== Work instruction ==
Could every entry be set down once more, exactly as given?

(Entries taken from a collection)
________

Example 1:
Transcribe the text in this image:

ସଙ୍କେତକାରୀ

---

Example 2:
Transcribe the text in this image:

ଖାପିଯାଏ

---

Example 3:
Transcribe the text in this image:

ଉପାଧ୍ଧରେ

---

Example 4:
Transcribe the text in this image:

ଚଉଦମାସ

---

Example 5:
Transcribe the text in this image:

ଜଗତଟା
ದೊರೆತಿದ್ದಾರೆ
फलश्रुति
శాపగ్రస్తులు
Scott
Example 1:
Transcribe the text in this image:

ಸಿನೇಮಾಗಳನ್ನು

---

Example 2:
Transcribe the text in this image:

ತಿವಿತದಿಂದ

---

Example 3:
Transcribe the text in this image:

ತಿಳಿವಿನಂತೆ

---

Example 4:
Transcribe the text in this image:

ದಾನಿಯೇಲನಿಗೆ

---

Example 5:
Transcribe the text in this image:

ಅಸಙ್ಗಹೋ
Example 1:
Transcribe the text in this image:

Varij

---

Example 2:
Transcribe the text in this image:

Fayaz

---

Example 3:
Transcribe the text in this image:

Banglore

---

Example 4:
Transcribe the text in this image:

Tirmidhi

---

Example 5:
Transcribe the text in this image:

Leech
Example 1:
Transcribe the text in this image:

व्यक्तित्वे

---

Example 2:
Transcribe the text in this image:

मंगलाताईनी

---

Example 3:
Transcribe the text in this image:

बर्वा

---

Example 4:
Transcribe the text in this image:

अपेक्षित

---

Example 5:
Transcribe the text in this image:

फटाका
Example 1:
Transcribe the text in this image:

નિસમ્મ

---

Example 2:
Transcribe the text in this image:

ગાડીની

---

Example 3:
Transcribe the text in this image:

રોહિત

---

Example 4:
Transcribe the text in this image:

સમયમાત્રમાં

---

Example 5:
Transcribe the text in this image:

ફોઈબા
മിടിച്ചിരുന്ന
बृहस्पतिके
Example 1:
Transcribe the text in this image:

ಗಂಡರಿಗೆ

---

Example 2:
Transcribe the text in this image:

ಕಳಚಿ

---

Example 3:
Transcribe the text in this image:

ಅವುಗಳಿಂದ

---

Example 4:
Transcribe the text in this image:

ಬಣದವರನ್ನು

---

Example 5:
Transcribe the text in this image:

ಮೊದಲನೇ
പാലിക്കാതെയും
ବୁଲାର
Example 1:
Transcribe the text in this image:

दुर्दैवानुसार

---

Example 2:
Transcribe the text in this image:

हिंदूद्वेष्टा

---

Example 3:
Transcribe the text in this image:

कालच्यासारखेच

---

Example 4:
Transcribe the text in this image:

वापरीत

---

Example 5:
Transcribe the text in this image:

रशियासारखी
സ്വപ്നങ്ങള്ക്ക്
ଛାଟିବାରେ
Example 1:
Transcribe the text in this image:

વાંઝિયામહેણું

________

== Response area ==
Example 1:
Transcribe the text in this image:

ସଙ୍କେତକାରୀ

---

Example 2:
Transcribe the text in this image:

ଖାପିଯାଏ

---

Example 3:
Transcribe the text in this image:

ଉପାଧ୍ଧରେ

---

Example 4:
Transcribe the text in this image:

ଚଉଦମାସ

---

Example 5:
Transcribe the text in this image:

ଜଗତଟା
ದೊರೆತಿದ್ದಾರೆ
फलश्रुति
శాపగ్రస్తులు
Scott
Example 1:
Transcribe the text in this image:

ಸಿನೇಮಾಗಳನ್ನು

---

Example 2:
Transcribe the text in this image:

ತಿವಿತದಿಂದ

---

Example 3:
Transcribe the text in this image:

ತಿಳಿವಿನಂತೆ

---

Example 4:
Transcribe the text in this image:

ದಾನಿಯೇಲನಿಗೆ

---

Example 5:
Transcribe the text in this image:

ಅಸಙ್ಗಹೋ
Example 1:
Transcribe the text in this image:

Varij

---

Example 2:
Transcribe the text in this image:

Fayaz

---

Example 3:
Transcribe the text in this image:

Banglore

---

Example 4:
Transcribe the text in this image:

Tirmidhi

---

Example 5:
Transcribe the text in this image:

Leech
Example 1:
Transcribe the text in this image:

व्यक्तित्वे

---

Example 2:
Transcribe the text in this image:

मंगलाताईनी

---

Example 3:
Transcribe the text in this image:

बर्वा

---

Example 4:
Transcribe the text in this image:

अपेक्षित

---

Example 5:
Transcribe the text in this image:

फटाका
Example 1:
Transcribe the text in this image:

નિસમ્મ

---

Example 2:
Transcribe the text in this image:

ગાડીની

---

Example 3:
Transcribe the text in this image:

રોહિત

---

Example 4:
Transcribe the text in this image:

સમયમાત્રમાં

---

Example 5:
Transcribe the text in this image:

ફોઈબા
മിടിച്ചിരുന്ന
बृहस्पतिके
Example 1:
Transcribe the text in this image:

ಗಂಡರಿಗೆ

---

Example 2:
Transcribe the text in this image:

ಕಳಚಿ

---

Example 3:
Transcribe the text in this image:

ಅವುಗಳಿಂದ

---

Example 4:
Transcribe the text in this image:

ಬಣದವರನ್ನು

---

Example 5:
Transcribe the text in this image:

ಮೊದಲನೇ
പാലിക്കാതെയും
ବୁଲାର
Example 1:
Transcribe the text in this image:

दुर्दैवानुसार

---

Example 2:
Transcribe the text in this image:

हिंदूद्वेष्टा

---

Example 3:
Transcribe the text in this image:

कालच्यासारखेच

---

Example 4:
Transcribe the text in this image:

वापरीत

---

Example 5:
Transcribe the text in this image:

रशियासारखी
സ്വപ്നങ്ങള്ക്ക്
ଛାଟିବାରେ
Example 1:
Transcribe the text in this image:

વાંઝિયામહેણું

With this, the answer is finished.